4.2 The arbitral tribunal
would issue notice of hearing to the parties.

4.3 The parties would make their written and/ or oral submissions. The parties must submit their statement of claim and defence. They can also rely on various documents and evidence in support of their claims and defence. They may also rely on and submit expert testimony if so permitted by the tribunal or agreed upon by the parties. The other party may file rebuttal submissions against the expert testimony.

4.4 The arbitrator is bound to observe the principles of natural justice whilst conducting the proceedings. He must give an equal opportunity of being heard to both parties.

4.5 The arbitrator may also prescribe certain deposit for the costs of arbitration which both parties have to pay.

    5. Award:

5.1 The award shall be in writing, state its date and place of making. It must be signed by the arbitrator.

5.2 The reasons on the basis of which award was passed, shall be recorded unless the parties agree otherwise. The sum awarded may include ‘interest’ if the claimant is entitled to interest either under the agreement or the arbitration agreement.

5.3 It must provide for the costs and which party would bear them. Costs would include costs relating to fees and expenses of the arbitrators and witnesses, legal fees, administration and other costs in connection with the arbitration proceedings.

5.4 A signed copy of the award must be delivered to each party. Within 30 days from the receipt of an award by a party, the party may request the arbitration tribunal to correct any errors in the award.

5.5 The arbitrator can also make an interim arbitral award.
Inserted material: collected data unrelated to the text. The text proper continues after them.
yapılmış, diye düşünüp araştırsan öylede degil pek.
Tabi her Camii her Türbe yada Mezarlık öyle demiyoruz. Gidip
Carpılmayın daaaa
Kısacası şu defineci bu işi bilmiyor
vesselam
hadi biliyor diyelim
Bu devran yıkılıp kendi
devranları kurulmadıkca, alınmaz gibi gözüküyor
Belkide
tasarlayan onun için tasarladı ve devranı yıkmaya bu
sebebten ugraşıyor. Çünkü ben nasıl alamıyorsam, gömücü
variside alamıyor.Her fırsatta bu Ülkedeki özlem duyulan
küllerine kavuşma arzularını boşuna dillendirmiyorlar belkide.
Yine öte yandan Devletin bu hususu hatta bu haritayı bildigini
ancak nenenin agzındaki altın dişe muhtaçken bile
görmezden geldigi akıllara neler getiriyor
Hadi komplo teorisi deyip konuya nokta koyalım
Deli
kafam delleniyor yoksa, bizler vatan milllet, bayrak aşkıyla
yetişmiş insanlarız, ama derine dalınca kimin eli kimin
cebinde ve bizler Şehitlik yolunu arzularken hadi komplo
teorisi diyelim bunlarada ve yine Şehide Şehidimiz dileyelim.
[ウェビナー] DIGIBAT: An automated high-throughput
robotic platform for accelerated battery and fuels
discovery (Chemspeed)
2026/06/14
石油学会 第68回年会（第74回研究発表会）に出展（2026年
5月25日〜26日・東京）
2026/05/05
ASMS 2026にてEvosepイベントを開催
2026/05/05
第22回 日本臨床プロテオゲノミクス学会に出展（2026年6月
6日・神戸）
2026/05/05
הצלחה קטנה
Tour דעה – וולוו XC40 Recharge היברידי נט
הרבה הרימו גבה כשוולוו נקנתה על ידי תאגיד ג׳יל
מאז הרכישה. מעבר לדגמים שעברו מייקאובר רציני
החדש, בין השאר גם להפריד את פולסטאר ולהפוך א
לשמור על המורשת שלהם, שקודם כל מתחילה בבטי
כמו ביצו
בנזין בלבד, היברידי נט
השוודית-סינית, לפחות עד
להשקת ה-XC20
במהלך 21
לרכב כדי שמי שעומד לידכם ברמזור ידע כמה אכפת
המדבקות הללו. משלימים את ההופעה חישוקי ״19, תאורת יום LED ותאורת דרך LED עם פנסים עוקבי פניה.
5.6 The award is final and binding on the parties and it can be enforced under the Code of Civil Procedure, 1908 in the same manner as if it is a decree of the Court. However, this is subject to award not being be challenged and set aside by the Court.

    6. Setting aside of an award:

6.1 The Court would set aside an award in the following cases:

    a. The party was under some incapacity.
    b. The arbitration agreement is invalid.
    c. The party was not given proper notice of hearing or was unable to present its case.
    d. The award deals with a dispute not contemplated by the agreement or contains matters beyond the scope of the agreement.
    e. The award is in conflict with the public policy.
    f. The composition of arbitral tribunal was not in accordance with the arbitration agreement.

6.2 An application for setting aside the award may be made to the Court u/s.34 of the Act. It must be made within 3 months from the receipt of the award. The Court may grant an additional 30 days in some circumstances.

    7. Role of CAs:

7.1 CAs can play a very important role in arbitration proceedings of their clients. They can make submissions on behalf of their clients or appear as an expert and give testimony on subjects, such as valuation, accounting, etc., or can even preside as an arbitrator. They can get empanelled with Chambers of Commerce, such as IMC, CII, etc., as arbitrators. Considering the slow pace of court litigation, CAs should advise their clients to strongly consider arbitration as a dispute resolution mechanism. They could also advise the clients whilst reviewing contracts during the course of audit to have an ‘arbitration agreement’ unless an arbitration clause is already included in the contract.